HaMirpeset Shelanu 264: From Benjy Forester
Please enjoy a D'var Torah this week from Benjy Forester. Benjy graduated from Washington University in St. Louis last spring with a degree in Philosophy-Neuroscience-Psychology (PNP). A longtime Ramah Wisconsin camper and staff member, Benjy served last summer as Rosh Tikvah. This year, Benjy is living in Budapest, Hungary, as a JDC Jewish Service Corps Fellow, working specifically with BBYO-Hungary on teenage programming and engagement. Reflections on Parashat Lech Lecha by Benjy Forester
The plot of our parashah (weekly Torah reading) finally advances into the “Jewish story” this week, with Lech Lecha’s introduction of Abram and his covenant with God. Despite frequent assurances from God promising abundant blessings to Abram’s offspring, our patriarch's journey often proves complex and strained. In one instance in the parashah, Abram mounts a military offensive to free his nephew Lot from foreign captors. Abram successfully rescues Lot and retreats, and soon meets King Malchizedek of Shalem, described as a כהן לאל עליון (kohein l’eil elyon / “God on most high”), who blesses Abram and God, saying, ברוך אל עליון אשר מגן צריך בידך (baruch eil elyon asher magein tzarich b’yadechah) or “blessed is God on most high who delivered your foes into your hands.”
Interestingly, despite Malchizedek’s blessing, and despite God’s frequent reminders to Abram about their covenant in the surrounding passages, the narrative about Abram’s rescuing Lot does not mention God at all. The text does not include any attempt by God to advise Abram’s judgement, to assist him in battle, or to praise or acknowledge Abram’s success. Instead, a strange character who appears once in the entire Hebrew Bible (Malchizedek), about whom we know almost nothing, welcomes divine providence and protection into the narrative.
Our liturgists seem to find particular meaning in Malchizedek’s insertion of God into this somewhat strange episode. The Amidah, established by the Rabbis as the central prayer in our liturgy, opens with a blessing that uses Abraham and his story as an exemplar of divine protection and might. In fact, the liturgists insert the epithet used by Malchizedek (and by him alone!) of אל עליון (eil elyon) into the first blessing of the Amidah, and conclude that blessing by praising God who shields Abraham, מגן אברהם (magein Avraham). These allusions to our text are striking and explicit. Of all the examples of God’s might and protection in the Bible, the liturgists elect Abram and this peculiar scene devoid of mention of God as their exemplar of God’s loving shield over Israel.

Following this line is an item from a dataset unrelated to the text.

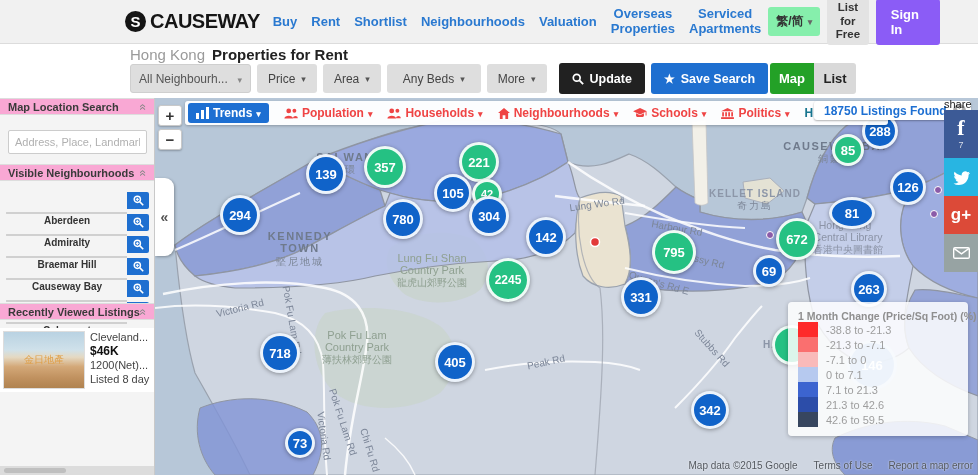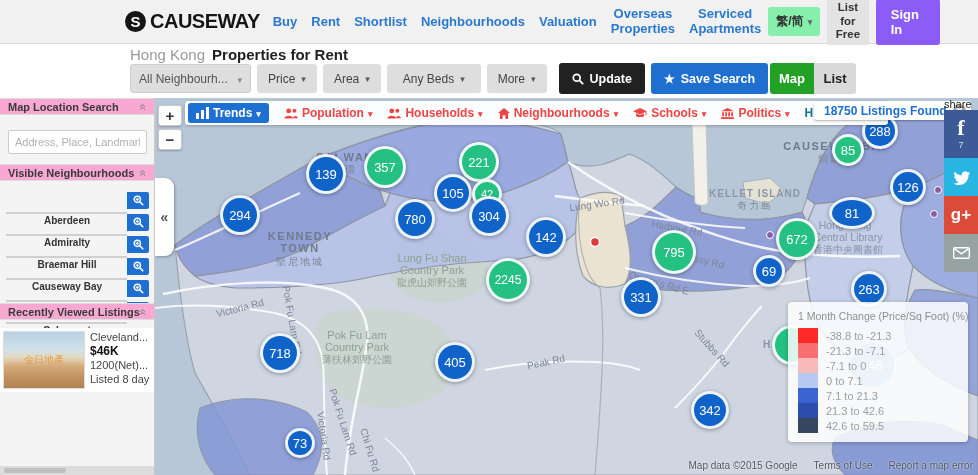"288" .marker { font-weight: normal -> bold }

What can we make of this strange scene and its prominent role in our liturgy? Of central importance, God’s omnipresent shield presents powerful and comforting imagery. Not only did God protect Abram, according to Malchizedek, but God protected Abram as Abram tried making a judicious and righteous decision to redeem his kin from danger and war. Perhaps God felt that He could trust Abram’s judgment and provide implicit backing for the decisions and actions of His chosen partner, and perhaps Abram already understood this connection and felt empowered by God to navigate a complex situation.
I believe that the Bible and the siddur would praise the approach and work of Camp Ramah counselors and staff. Abraham’s story shows what an ideal relationship between God and human looks like, backed by trust and constant support. At Ramah, our madrichim (“counselors”) develop deep relationships with their chanichim (“campers”), and they build communal spaces in which everyone has room to express themselves and feel safe. From our structured programs and activities to the more casual and informal moments of the day, madrichim are attentive and present. As chanichim return to camp summer after summer and develop confidence and skills through the Ramah experience, our staff learns how to let their chanichim lead by example, channel their best judgment, and learn how to recover from mishaps.
At camp, our community is aspirational. As our campers develop their leadership capacities over the years, madrichim entrust them with the choice to create respectful and powerful experiences for themselves and for their peers. While trial and error sometimes accompanies the progress, our madrichim and broader staff never abandon the process; in fact, they work even harder to encourage reflection, improvement, and independence. God’s covenant with Abram is eternal and unconditional, and so is Ramah’s commitment to the growth and success of all of its campers.